Last Updated Jul 23, 2017 5:46 PM EDT
CHICAGO -- A major Pokémon Go festival in Chicago Saturday to celebrate the one-year anniversary of the virtual game went badly awry when technical glitches prevented many fans from logging on.
The problems forced Niantic Inc., the developer of the wildly popular augmented reality game, to issue a statement saying everyone who registered for the event would get a full refund for the $20 tickets and $100 in credits for use of the app.]
Niantic CEO John Hanke was booed when he took the stage at Chicago's Grant Park to address the thousands of frustrated Pokemon enthusiasts.
Some in attendance had paid as much as $400 online for the tickets, which sold out within minutes of their June release. While no official attendance figures were available, organizers had planned for as many as 20,000 Pokemon players and "trainers" at the festival billed by Niantic as the first official anniversary event in the world.
Mark Haberkorn of Chicago, a member of the Official Pokémon Go 40 Club, an international online community of high-level players, said he started waiting in line for the opening of the festival at 6 a.m.
"The excitement has just been drastically minimized because of what we've experienced today," Haberkorn told the Chicago Tribune.

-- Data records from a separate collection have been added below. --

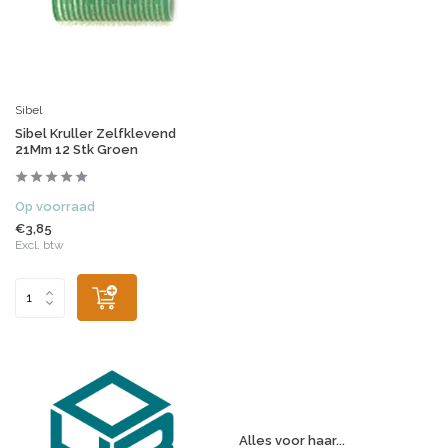
Sibel
Sibel Kruller Zelfklevend
21Mm 12 Stk Groen
Op voorraad
€3,85
Excl. btw
Alles voor haar...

"They promised up wifi towers, they promised us all types of things and we come here and we're getting nothing. It's been terrible," Bobby Pegram, who drove from Virginia, told CBS Chicago.
One couple told CBS Chicago they spend over $1,000 for plane tickets, a hotel and a babysitter for the weekend.
Late in the day, Niantic's Chief Marketing Officer Mike Quigley tried to placate irritated players by announcing that everyone who scanned a code when they entered the park would automatically receive the Legendary Pokémon Lugia, a rare and powerful creature difficult to defeat in virtual battle and prized by Pokémon enthusiasts.
Niantic says Pokémon Go has been downloaded 750 million times since it was launched. The augmented reality game that uses GPS to locate, capture, battle and train virtual creatures was introduced in the United States in July 2016.
Editor's Note: In a previous story, The Associated Press misidentified one of the attendees as John Haberkorn. His name is Mark Haberkorn. This has been corrected.